Eine Missachtung der Bestimmung des § 180 Abs 1 StPO liegt daher im gegenständlichen Fall nicht vor, wobei sich eine Erörterung erübrigt, ob eine (im konkreten Fall nicht gegebene) ungerechtfertigte gänzliche Unterlassung der Vernehmung eine Grundrechtsverletzung darstellen würde (vgl dazu Mayrhofer/Steininger GRBG § 2 Rz 101; Hager/Holzweber GRBG § 2 E 58).

Mit dem auf das Sachverständigengutachten Dris. Johann H***** (S 201) gestützten Einwand, der Beschuldigte sei auch zum Zeitpunkt der Haftverhandlung vom 10. Mai 2004 nicht vernehmungsfähig gewesen, wird eine Grundrechtsverletzung nicht dargetan, weil eine Vernehmung des Beschuldigten in der Haftverhandlung nicht Voraussetzung für die Entscheidung in derselben ist (vgl wiederum § 182 Abs 2 StPO). Im Übrigen vernachlässigt die Beschwerde, dass der Beschuldigte in der Haftverhandlung tatsächlich (kurz) vernommen wurde, und dass die Expertise vom 3. Mai 2004 von der Wiedererlangung der Vernehmungsfähigkeit "innerhalb weniger Tage" nach der "in den nächsten Tagen" geplanten Transferierung in die Landes-Nervenklinik ausging.

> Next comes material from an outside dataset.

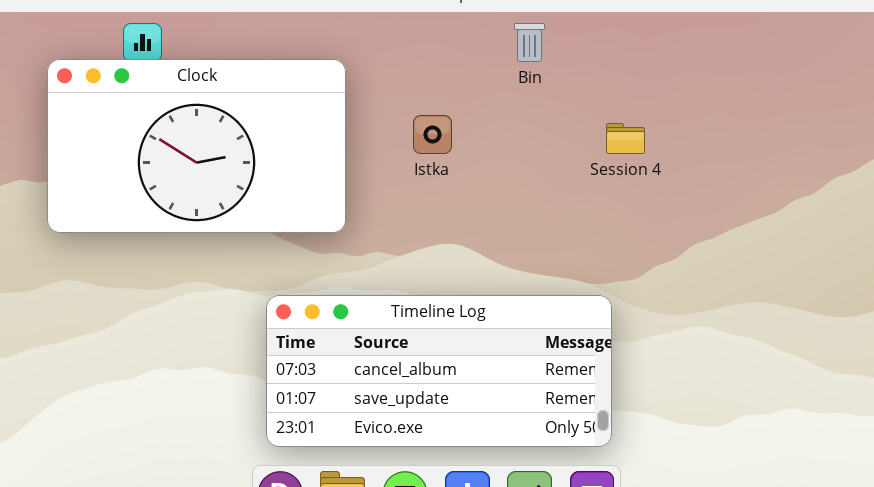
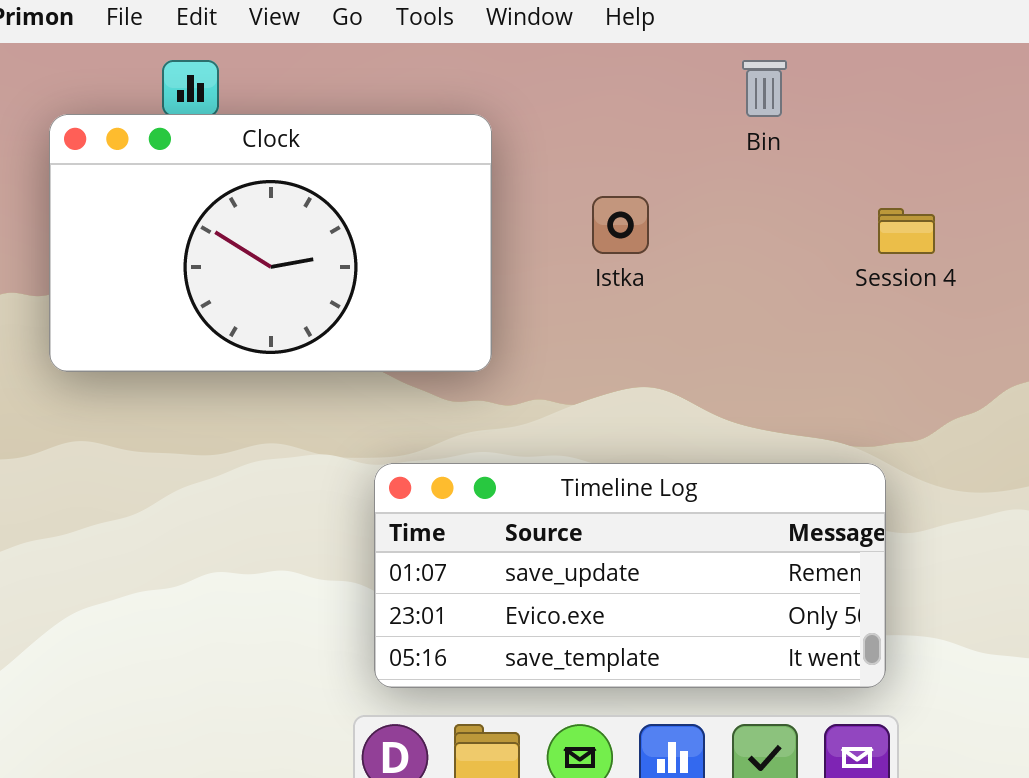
Timeline Log: [266,295,612,447] -> [374,463,886,688], scrolled down 1 row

Die rechtliche Annahme, es sei nicht auszuschließen, dass der Beschuldigte auf freiem Fuße ungeachtet des gegen ihn geführten Strafverfahrens flüchten oder sich verborgen halten oder eine strafbare Handlung mit schweren Folgen begehen werde, die gegen dasselbe Rechtsgut gerichtet ist, wie die ihm angelastete strafbare Handlung, oder die ihm angelastete versuchte Tat ausführen werde (§ 180 Abs 7 StPO), wird vom Obersten Gerichtshof im Rahmen des Grundrechtsbeschwerdeverfahrens nur dahin überprüft, ob sie aus den angeführten bestimmten Tatsachen abgeleitet werden durfte, ohne dass die darin liegende Ermessensentscheidung als willkürlich angesehen werden müsste (14 Os 82/03, 14 Os 138/03, 11 Os 146/03, 11 Os 2/04). Von einer offenbar unzureichend begründeten Prognose kann jedoch angesichts der vom Oberlandesgericht ins Treffen geführten Umstände (Flucht nach der Tat; schwer gestörtes Verhältnis zum Opfer) nicht die Rede sein.

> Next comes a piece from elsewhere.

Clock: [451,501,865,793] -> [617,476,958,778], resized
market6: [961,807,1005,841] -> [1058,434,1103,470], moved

Soweit sich die Grundrechtsbeschwerde gegen die über den Beschluss der Untersuchungsrichterin auf Verhängung der Untersuchungshaft absprechende Beschwerdeentscheidung des Oberlandesgerichtes wendet, ist ihr ergänzend zu erwidern:

Wohl hatte die Beurteilung, ob das Vorliegen der in § 180 Abs 2 StPO angeführten Haftgründe auszuschließen ist, auf den Zeitpunkt der Beschlussfassung auf Verhängung der Untersuchungshaft abzustellen. Dass die in § 180 Abs 2 StPO genannte - zum Entscheidungszeitpunkt gegebene - Gefahr auch unmittelbar realisiert werden konnte, war jedoch - der Beschwerde zuwider - nach dem Sinn der Bestimmung nicht erforderlich. Unter Berücksichtigung der bevorstehenden Reaktivierung der Willens- und Handlungsfreiheit des Beschuldigten entsprach die Prognose nicht auszuschließender Flucht, Tatwiederholung oder Tatausführung den rechtlichen Voraussetzungen.

Eine Grundrechtsverletzung liegt daher nicht vor, weshalb die Grundrechtsbeschwerde ohne Kostenausspruch (§ 8 GRGB) abzuweisen war.